Andrew Stanton a conservé de son passage par l’animation un sens du rythme et de la narration extrêmement efficace, comme en témoigne l’introduction où John Carter est arrêté par des soldats et tente de s’enfuir par trois fois. La caractérisation du personnage tient dans cette intro, certes longue mais correctement rythmée et particulièrement claire pour comprendre les motivations du héros, de même qu’elle prépare à ses futurs pouvoirs martiens (le Zébulon sudiste devient un Virginien bondissant sur Barsoom, toute la séquence de ses multiples arrestations dépeignant son caractère impulsif et tête brûlée qui lui permettra d’apprivoiser rapidement ses capacités sur sa nouvelle planète).
De la même façon, la scène où John affronte seul une armée entière, bâtie sur un montage justifiant parfaitement les motivations du personnage, s’avère être le sommet d’émotion du film. Héros dont le cheminement est d’ailleurs parfaitement bien exposé, avec une évolution particulièrement intelligente et belle à suivre, héros campbellien dans la grande tradition du monomythe, ce qui fera dire à certains des choses comme « pffff pas original, tout ça » => non et honnêtement, on s’en fout.
Le score de Michael Giacchino se trouve être lui aussi une jolie réussite, une de plus à mettre sur le compte de ce compositeur décidément à suivre de très près. Certes, sa partition n’est pas aussi puissante que celle que John Williams composa pour « Star Wars », mais le thème reste longtemps en tête (un bon thème participe de l’identité d’un film, c’est pas Basil Pouledoris qui me contredira) et comme toujours avec Giacchino, on hésite entre l’épique et le mélancolique, pour un savant mélange doux amer devenu sa marque de fabrique (J.J. Abrams, dont il est le compositeur fétiche, n’est rien sans Giacchino). Bref, un beau travail.
En somme, et comme le dit si bien Michelle Phan : « Less is more » (mon blog vient de franchir un cap qualitatif avec cette citation de blogueuse mode de toute beauté).
« John Carter » n’est certes pas un film raté, loin de là, pêchant de vouloir trop bien faire, et par un évident manque de confiance en la capacité de l’univers à se porter tout seul. Manque de confiance aussi en Andrew Stanton, dont il suffit de regarder « Wall-E » pour comprendre combien il excelle pourtant à faire parler les images et à se laisser aller à la pure contemplation.
En matière de passage de l’animation au live, Brad Bird avec « Mission : Impossible 4 » aura mieux négocié son virage, entre autre chose parce qu’il s’avère bien meilleur pour filmer l’action que son camarade de chez Pixar. Et pour avoir pu voir le film en 3D et en 2D, très clairement, la lisibilité du film sort gagnante de la séance à plat.

Lignes enregistrées
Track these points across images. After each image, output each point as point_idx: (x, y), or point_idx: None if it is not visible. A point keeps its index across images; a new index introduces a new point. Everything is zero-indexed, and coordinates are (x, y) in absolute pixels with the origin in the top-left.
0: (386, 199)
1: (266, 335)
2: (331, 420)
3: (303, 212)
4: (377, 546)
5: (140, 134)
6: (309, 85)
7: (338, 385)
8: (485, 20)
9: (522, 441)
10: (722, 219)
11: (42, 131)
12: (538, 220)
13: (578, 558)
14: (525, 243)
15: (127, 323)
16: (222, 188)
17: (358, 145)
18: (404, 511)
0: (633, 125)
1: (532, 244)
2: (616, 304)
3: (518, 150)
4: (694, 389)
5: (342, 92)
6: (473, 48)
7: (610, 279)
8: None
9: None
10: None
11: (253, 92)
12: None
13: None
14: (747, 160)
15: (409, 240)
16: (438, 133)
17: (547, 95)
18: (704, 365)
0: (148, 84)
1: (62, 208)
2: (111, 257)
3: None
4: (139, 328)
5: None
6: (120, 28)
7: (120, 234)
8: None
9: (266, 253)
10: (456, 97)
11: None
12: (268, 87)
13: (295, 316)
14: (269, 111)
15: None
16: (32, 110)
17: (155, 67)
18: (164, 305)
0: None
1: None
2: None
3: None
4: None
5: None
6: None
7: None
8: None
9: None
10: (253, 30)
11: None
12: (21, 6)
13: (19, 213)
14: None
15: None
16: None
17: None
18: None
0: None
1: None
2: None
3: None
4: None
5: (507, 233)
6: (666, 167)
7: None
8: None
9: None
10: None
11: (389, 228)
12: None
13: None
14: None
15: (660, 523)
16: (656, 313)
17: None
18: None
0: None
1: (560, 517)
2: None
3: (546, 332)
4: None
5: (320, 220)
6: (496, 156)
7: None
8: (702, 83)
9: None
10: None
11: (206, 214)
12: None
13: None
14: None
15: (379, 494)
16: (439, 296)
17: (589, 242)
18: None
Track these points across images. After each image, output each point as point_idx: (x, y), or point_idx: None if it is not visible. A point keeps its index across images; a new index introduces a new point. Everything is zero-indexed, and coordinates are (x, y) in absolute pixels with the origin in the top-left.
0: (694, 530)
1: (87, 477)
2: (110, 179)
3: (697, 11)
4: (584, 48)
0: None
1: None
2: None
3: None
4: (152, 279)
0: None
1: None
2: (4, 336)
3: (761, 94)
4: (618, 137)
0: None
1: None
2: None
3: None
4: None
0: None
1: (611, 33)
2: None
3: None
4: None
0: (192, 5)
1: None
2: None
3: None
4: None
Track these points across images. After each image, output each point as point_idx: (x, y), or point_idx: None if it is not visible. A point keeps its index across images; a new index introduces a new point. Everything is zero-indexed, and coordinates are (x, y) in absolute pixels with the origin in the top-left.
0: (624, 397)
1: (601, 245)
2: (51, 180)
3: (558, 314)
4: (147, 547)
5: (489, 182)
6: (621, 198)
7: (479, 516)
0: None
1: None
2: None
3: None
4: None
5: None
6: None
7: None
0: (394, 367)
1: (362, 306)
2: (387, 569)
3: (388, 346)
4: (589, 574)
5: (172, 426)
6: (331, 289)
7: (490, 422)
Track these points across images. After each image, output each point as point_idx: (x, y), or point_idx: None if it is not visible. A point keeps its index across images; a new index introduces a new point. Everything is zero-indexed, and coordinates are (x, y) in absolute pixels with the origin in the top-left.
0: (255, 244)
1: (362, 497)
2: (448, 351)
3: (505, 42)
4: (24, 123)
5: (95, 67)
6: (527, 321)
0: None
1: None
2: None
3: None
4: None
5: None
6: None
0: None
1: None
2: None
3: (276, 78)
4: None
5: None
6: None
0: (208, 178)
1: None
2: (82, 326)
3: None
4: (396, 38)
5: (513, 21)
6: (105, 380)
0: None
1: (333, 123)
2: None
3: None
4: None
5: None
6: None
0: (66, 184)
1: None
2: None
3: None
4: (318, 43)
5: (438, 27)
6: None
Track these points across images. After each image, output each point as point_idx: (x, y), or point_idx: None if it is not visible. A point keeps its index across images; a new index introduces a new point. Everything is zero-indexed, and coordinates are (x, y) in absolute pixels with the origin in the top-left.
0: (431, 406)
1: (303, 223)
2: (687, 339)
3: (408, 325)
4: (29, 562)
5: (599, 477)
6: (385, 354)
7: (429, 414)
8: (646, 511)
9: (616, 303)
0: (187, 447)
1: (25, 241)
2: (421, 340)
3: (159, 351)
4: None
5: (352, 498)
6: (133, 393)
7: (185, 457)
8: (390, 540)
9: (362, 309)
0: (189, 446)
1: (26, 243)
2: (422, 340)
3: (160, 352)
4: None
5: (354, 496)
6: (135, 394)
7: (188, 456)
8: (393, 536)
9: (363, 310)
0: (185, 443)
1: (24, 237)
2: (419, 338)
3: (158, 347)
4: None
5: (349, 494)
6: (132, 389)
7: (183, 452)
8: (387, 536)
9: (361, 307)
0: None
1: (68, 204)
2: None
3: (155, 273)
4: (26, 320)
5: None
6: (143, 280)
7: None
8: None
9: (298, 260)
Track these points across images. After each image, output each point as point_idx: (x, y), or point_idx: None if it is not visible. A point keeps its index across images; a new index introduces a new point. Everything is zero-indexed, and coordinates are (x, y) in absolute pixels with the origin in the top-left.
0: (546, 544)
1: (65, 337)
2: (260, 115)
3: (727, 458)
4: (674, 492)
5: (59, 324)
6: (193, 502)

Consignes
- 1) D'après la critique, quel réalisateur a mieux réussi que Stanton son passage de l'animation au live, et avec quel film ?
- 2) Recopiez mot pour mot le passage de la critique qui commence par « En matière de » et se termine par « séance à plat. ».

Réponses dans l'ordre
- 1) Brad Bird, avec « Mission : Impossible 4 ».

- 2)
En matière de passage de l’animation au live, Brad Bird avec « Mission : Impossible 4 » aura mieux négocié son virage, entre autre chose parce qu’il s’avère bien meilleur pour filmer l’action que son camarade de chez Pixar. Et pour avoir pu voir le film en 3D et en 2D, très clairement, la lisibilité du film sort gagnante de la séance à plat.